Feds Launch Criminal Probe Into Massey Energy Mine Deaths
20 Corporate Crime Reporter 26(4), June 23, 2006

Federal prosecutors have opened a criminal investigation into the January deaths of two miners at a Massey Energy mine in Logan County, West Virginia, according to a report broadcast last week on West Virginia Public Radio.


The mine had recurrent problems with broken or missing fire fighting equipment.


According to the report, the state had fined Aracoma Coal’s Number One mine 28 times for bad fire equipment over the last two and a half years.


One former miner told West Virginia Public Radio’s Dan Heyman that the water hoses did not work when the workers needed them to get the deadly blaze under control.


Heyman said that the Mine Safety and Health Administration (MSHA) had requested a federal criminal probe after it issued several citations in its own review of the fire.


There was a similar fire on the same belt line at the same mine one month before the deadly fire.


A former miner at the mine, Brandon Conley, told Heyman that the exact same thing happened on December 23, 2005.

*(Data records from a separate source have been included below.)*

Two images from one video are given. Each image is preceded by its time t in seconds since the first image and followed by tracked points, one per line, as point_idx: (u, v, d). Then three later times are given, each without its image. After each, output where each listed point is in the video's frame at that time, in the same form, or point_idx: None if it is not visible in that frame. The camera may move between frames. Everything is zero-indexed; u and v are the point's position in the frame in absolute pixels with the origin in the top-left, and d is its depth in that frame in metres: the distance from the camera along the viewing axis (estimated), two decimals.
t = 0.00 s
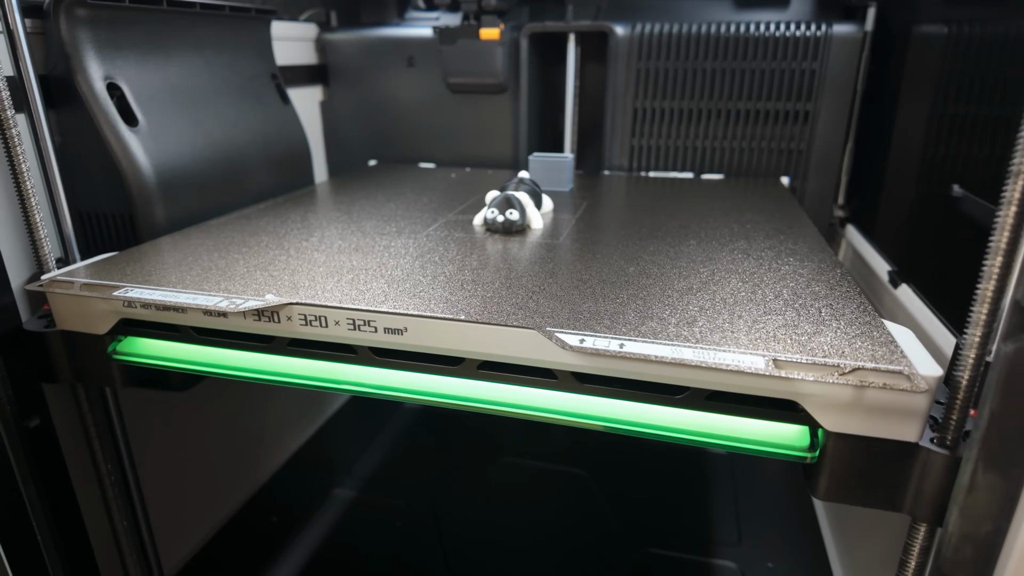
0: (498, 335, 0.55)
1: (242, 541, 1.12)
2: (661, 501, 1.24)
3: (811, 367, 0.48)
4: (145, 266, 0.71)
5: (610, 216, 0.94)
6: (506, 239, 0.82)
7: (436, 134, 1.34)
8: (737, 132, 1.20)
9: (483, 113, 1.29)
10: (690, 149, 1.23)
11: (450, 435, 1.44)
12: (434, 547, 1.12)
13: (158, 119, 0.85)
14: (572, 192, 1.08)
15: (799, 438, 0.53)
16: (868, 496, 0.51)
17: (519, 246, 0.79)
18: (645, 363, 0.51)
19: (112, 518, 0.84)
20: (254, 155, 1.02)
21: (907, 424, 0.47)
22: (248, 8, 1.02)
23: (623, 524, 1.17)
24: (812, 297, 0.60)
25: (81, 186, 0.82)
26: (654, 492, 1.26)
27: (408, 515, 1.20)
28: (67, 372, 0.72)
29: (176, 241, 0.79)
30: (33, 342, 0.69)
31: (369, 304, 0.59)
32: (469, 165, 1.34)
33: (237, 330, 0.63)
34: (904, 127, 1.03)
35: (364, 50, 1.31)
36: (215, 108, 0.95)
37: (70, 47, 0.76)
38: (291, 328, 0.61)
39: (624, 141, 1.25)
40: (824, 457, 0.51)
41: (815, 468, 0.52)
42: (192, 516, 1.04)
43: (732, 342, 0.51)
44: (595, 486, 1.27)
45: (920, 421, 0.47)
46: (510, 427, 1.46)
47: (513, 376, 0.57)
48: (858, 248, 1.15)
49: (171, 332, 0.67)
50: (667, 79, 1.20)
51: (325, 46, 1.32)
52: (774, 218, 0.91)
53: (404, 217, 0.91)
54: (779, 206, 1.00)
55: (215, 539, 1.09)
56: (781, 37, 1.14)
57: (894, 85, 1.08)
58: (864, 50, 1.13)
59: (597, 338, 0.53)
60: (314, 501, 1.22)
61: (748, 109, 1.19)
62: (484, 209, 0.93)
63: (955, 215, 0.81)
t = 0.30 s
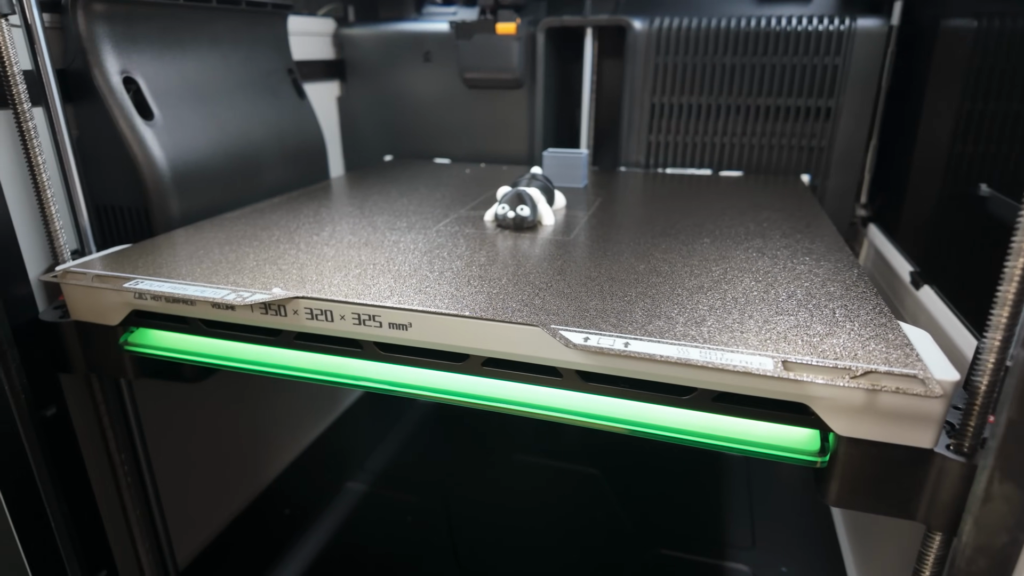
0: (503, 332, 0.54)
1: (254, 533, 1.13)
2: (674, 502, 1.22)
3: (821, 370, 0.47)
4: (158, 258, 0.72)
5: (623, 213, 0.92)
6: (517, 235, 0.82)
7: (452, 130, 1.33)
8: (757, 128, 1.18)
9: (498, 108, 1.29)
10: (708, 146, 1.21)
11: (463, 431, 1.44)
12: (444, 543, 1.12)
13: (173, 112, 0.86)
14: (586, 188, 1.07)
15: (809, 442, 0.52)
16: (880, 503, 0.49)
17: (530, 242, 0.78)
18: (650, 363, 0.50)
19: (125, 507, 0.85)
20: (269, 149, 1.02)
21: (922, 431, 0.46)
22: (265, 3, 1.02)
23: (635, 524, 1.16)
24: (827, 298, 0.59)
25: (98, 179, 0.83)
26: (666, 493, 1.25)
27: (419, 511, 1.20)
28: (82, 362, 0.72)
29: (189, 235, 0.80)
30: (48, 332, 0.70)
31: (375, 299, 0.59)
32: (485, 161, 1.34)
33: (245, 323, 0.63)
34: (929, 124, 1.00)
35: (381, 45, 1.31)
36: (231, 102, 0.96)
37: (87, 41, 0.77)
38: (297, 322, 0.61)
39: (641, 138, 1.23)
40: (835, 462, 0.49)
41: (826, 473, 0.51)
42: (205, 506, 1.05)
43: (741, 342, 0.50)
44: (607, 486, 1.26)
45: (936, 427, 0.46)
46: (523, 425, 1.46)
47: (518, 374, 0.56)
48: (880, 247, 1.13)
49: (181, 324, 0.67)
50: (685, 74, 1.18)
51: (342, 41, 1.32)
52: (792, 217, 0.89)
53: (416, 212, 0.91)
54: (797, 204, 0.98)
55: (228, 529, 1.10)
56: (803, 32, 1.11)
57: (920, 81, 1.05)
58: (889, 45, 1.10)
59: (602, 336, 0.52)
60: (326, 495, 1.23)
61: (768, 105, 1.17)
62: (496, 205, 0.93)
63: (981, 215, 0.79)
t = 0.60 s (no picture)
0: (509, 332, 0.54)
1: (268, 525, 1.14)
2: (687, 504, 1.21)
3: (831, 376, 0.46)
4: (172, 254, 0.73)
5: (637, 212, 0.92)
6: (528, 234, 0.81)
7: (468, 127, 1.33)
8: (776, 127, 1.16)
9: (515, 105, 1.28)
10: (726, 144, 1.20)
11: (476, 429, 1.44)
12: (455, 540, 1.13)
13: (190, 109, 0.86)
14: (601, 186, 1.07)
15: (820, 449, 0.50)
16: (891, 512, 0.48)
17: (541, 241, 0.78)
18: (656, 365, 0.49)
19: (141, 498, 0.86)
20: (285, 146, 1.03)
21: (935, 439, 0.45)
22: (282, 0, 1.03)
23: (647, 525, 1.15)
24: (840, 302, 0.57)
25: (117, 175, 0.84)
26: (680, 495, 1.24)
27: (431, 507, 1.20)
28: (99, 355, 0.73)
29: (204, 231, 0.81)
30: (66, 325, 0.71)
31: (383, 297, 0.59)
32: (500, 158, 1.33)
33: (255, 318, 0.64)
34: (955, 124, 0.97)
35: (398, 42, 1.31)
36: (248, 99, 0.97)
37: (106, 39, 0.78)
38: (306, 319, 0.61)
39: (658, 135, 1.22)
40: (844, 469, 0.49)
41: (835, 480, 0.50)
42: (220, 498, 1.07)
43: (749, 346, 0.50)
44: (620, 487, 1.26)
45: (949, 436, 0.44)
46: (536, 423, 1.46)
47: (524, 374, 0.56)
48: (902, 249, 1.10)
49: (193, 319, 0.68)
50: (703, 71, 1.16)
51: (360, 38, 1.33)
52: (809, 217, 0.88)
53: (428, 210, 0.91)
54: (817, 204, 0.96)
55: (243, 521, 1.12)
56: (825, 29, 1.09)
57: (946, 79, 1.02)
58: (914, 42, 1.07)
59: (607, 338, 0.51)
60: (340, 489, 1.24)
61: (788, 103, 1.15)
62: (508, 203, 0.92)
63: (1006, 217, 0.77)
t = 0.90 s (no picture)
0: (514, 331, 0.55)
1: (281, 517, 1.16)
2: (697, 504, 1.21)
3: (833, 379, 0.46)
4: (189, 250, 0.74)
5: (648, 211, 0.92)
6: (538, 233, 0.82)
7: (482, 125, 1.34)
8: (792, 126, 1.15)
9: (529, 104, 1.29)
10: (741, 143, 1.19)
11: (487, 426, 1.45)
12: (464, 535, 1.14)
13: (208, 108, 0.88)
14: (613, 186, 1.07)
15: (821, 451, 0.51)
16: (893, 516, 0.48)
17: (551, 241, 0.78)
18: (658, 366, 0.50)
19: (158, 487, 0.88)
20: (301, 144, 1.05)
21: (938, 445, 0.45)
22: None
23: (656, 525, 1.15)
24: (847, 304, 0.57)
25: (137, 171, 0.86)
26: (689, 495, 1.24)
27: (441, 502, 1.22)
28: (118, 347, 0.75)
29: (221, 227, 0.82)
30: (86, 317, 0.73)
31: (392, 295, 0.60)
32: (514, 156, 1.34)
33: (268, 314, 0.65)
34: (974, 125, 0.96)
35: (414, 41, 1.32)
36: (265, 98, 0.98)
37: (128, 39, 0.80)
38: (317, 315, 0.62)
39: (673, 135, 1.22)
40: (847, 472, 0.49)
41: (837, 483, 0.50)
42: (234, 489, 1.09)
43: (752, 348, 0.50)
44: (630, 486, 1.26)
45: (953, 441, 0.44)
46: (547, 420, 1.46)
47: (529, 372, 0.57)
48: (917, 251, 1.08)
49: (208, 314, 0.70)
50: (719, 70, 1.16)
51: (377, 37, 1.34)
52: (822, 219, 0.87)
53: (440, 209, 0.92)
54: (830, 205, 0.95)
55: (256, 512, 1.14)
56: (843, 27, 1.08)
57: (966, 79, 1.01)
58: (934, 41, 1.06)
59: (611, 338, 0.52)
60: (352, 483, 1.26)
61: (804, 103, 1.14)
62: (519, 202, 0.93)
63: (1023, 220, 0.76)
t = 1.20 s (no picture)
0: (518, 327, 0.56)
1: (292, 508, 1.18)
2: (704, 503, 1.21)
3: (832, 378, 0.46)
4: (203, 245, 0.76)
5: (657, 210, 0.92)
6: (546, 231, 0.82)
7: (494, 123, 1.35)
8: (804, 126, 1.15)
9: (541, 102, 1.29)
10: (752, 142, 1.19)
11: (497, 422, 1.46)
12: (472, 529, 1.15)
13: (224, 105, 0.90)
14: (623, 184, 1.07)
15: (822, 449, 0.51)
16: (891, 515, 0.48)
17: (558, 238, 0.79)
18: (659, 362, 0.50)
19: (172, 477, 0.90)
20: (315, 141, 1.06)
21: (937, 444, 0.45)
22: None
23: (663, 522, 1.16)
24: (851, 304, 0.57)
25: (154, 168, 0.88)
26: (696, 493, 1.24)
27: (449, 496, 1.23)
28: (134, 339, 0.77)
29: (234, 223, 0.84)
30: (104, 310, 0.75)
31: (399, 291, 0.61)
32: (525, 154, 1.35)
33: (279, 308, 0.67)
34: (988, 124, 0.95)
35: (427, 39, 1.33)
36: (280, 96, 1.00)
37: (146, 39, 0.81)
38: (326, 310, 0.64)
39: (684, 133, 1.22)
40: (845, 470, 0.49)
41: (837, 481, 0.50)
42: (246, 480, 1.11)
43: (753, 346, 0.50)
44: (637, 483, 1.26)
45: (951, 441, 0.44)
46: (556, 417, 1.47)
47: (533, 368, 0.58)
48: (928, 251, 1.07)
49: (221, 308, 0.71)
50: (730, 69, 1.16)
51: (391, 36, 1.35)
52: (831, 218, 0.87)
53: (449, 206, 0.93)
54: (841, 204, 0.95)
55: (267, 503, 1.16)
56: (856, 26, 1.08)
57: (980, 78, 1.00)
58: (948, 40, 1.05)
59: (613, 334, 0.52)
60: (362, 476, 1.27)
61: (816, 102, 1.13)
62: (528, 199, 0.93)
63: None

“The same exact thing that happened on the 23rd,” Conley said. “I could see all kinds of belt shavings, pretty much flaming. And there was all kinds of smoke, pretty thick smoke. My CO monitor was going off.”


Conley quit Aracoma, a subsidiary of Massey, soon after the deadly January fire, saying he did not want to go back to work where his friends died.


The fire hose did not match up to the water line,” Conley said of the December 23 fire. “And I can tell you that the fire suppression and also the management knows that the fire suppression on that particular belt did not work.”


Conley says he had to scramble to find fire extinguishers.

He told Heyman that he barely managed to bring that fire under control.


Over the last two and a half years, West Virginia inspectors have cited the mine 28 times for problems related to firefighting equipment or training.


Thirteen of those violations were for missing fire hoses or missing valves that are needed to connect hoses to water lines, the problem that Conley described.